* [WHAT YOU ARE ASKED TO DO]: Pictures must not appear in the copy. Restate exactly the lines below from the one with "- Nagyon fontos, hogy" through the one with "פוטו מגנה –", inclusive.
════════════════
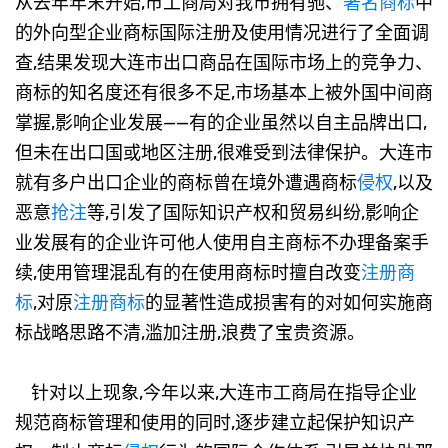
从去年年末开始,市工商局对我市拥有驰、
著名商标
中
的外向型企业商标国际注册及使用情况进行了全面调
查,结果发现大连市出口商品在国际市场上的竞争力、
商标的知名度还有很多不足,市场基本上被外国中间商
掌握,影响企业发展——有的企业虽然以自主品牌出口,
但未在出口国或地区注册,很难受到法律保护。大连市
就有多户出口企业的商标曾在境外遭遇商标
侵权
,以及
恶意
抢注
等,引发了国际知识产权和贸易纠纷,影响企
业发展有的企业许可他人使用自主商标不办理备案手
续,使用管理混乱有的在使用商标时擅自改变
注册商
标
,对原
注册商标
的显著性造成损害有的对如何实施商
标战略思路不清,滥加注册,浪费了宝贵资源。
针对以上现象,今年以来,大连市工商局在指导企业
规范商标管理和使用的同时,逐步建立起保护知识产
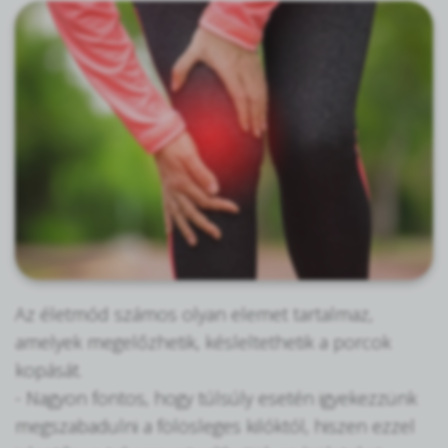
Az életmód számos olyan elemet tartalmaz,
amelyek megelőzhetik, késleltethetik a porcok
kopását.
- Nagyon fontos, hogy túlsúly esetén igyekezzünk
megszabadulni a fölösleges kilóktól, hiszen ezzel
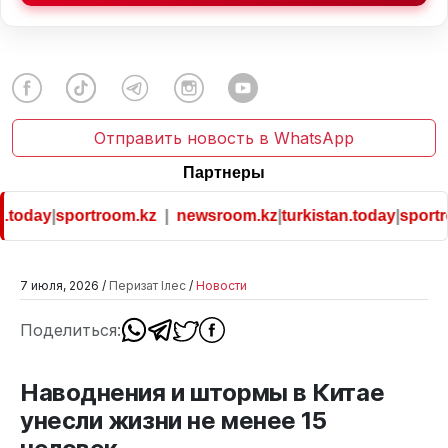
Отправить новость в WhatsApp
Партнеры
.today
|
sportroom.kz
|
newsroom.kz
|
turkistan.today
|
sportro
7 июля, 2026 /
Перизат Ілес
/
Новости
Поделиться:
Наводнения и штормы в Китае
унесли жизни не менее 15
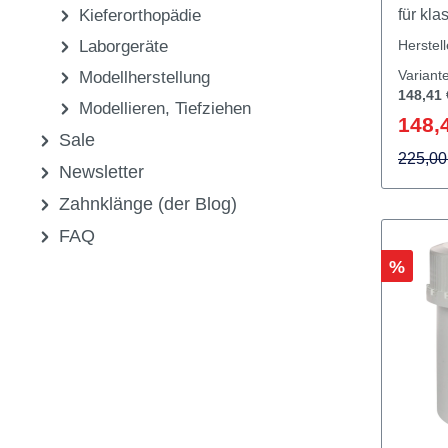
Zubehör
CoCr-N
Instrumente
Kobalt
Kieferorthopädie
für kla
Legier
Laborgeräte
Herstel
Variant
Modellherstellung
148,41 
Modellieren, Tiefziehen
148,
Sale
225,00
Newsletter
Zahnklänge (der Blog)
FAQ
Rabatt
%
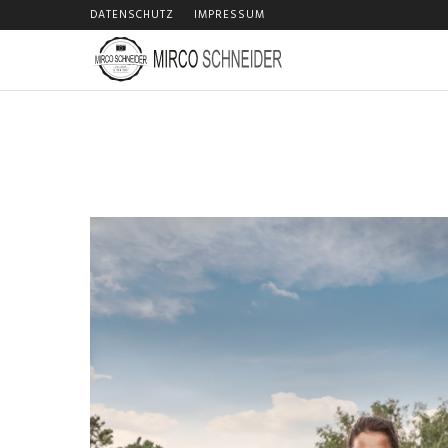
DATENSCHUTZ
IMPRESSUM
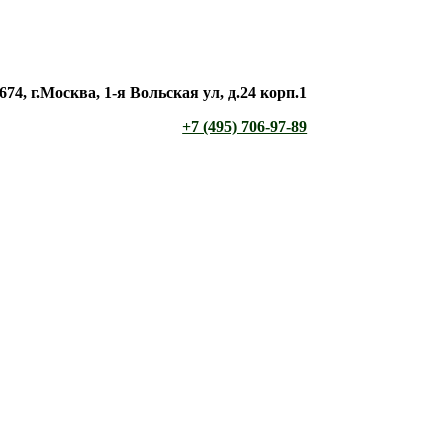
674, г.Москва, 1-я Вольская ул, д.24 корп.1
+7 (495) 706-97-89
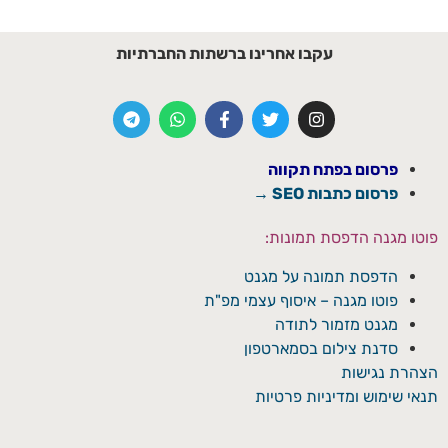
עקבו אחרינו ברשתות החברתיות
פרסום בפתח תקווה
פרסום כתבות SEO →
פוטו מגנה הדפסת תמונות:
הדפסת תמונה על מגנט
פוטו מגנה – איסוף עצמי מפ"ת
מגנט מזמור לתודה
סדנת צילום בסמארטפון
הצהרת נגישות
תנאי שימוש ומדיניות פרטיות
════════════════
* [SOLUTION BELOW]:
- Nagyon fontos, hogy túlsúly esetén igyekezzünk
megszabadulni a fölösleges kilóktól, hiszen ezzel
Отправить новость в WhatsApp
Партнеры
.today
|
sportroom.kz
|
newsroom.kz
|
turkistan.today
|
sportro
7 июля, 2026 /
Перизат Ілес
/
Новости
Поделиться:
Наводнения и штормы в Китае
унесли жизни не менее 15
Zubehör
CoCr-N
Instrumente
Kobalt
Kieferorthopädie
für kla
Legier
Laborgeräte
Herstel
Variant
Modellherstellung
148,41 
Modellieren, Tiefziehen
148,
Sale
225,00
Newsletter
Zahnklänge (der Blog)
FAQ
Rabatt
%
DATENSCHUTZ
IMPRESSUM
674, г.Москва, 1-я Вольская ул, д.24 корп.1
+7 (495) 706-97-89
עקבו אחרינו ברשתות החברתיות
פרסום בפתח תקווה
פרסום כתבות SEO →
פוטו מגנה הדפסת תמונות:
הדפסת תמונה על מגנט
פוטו מגנה – איסוף עצמי מפ"ת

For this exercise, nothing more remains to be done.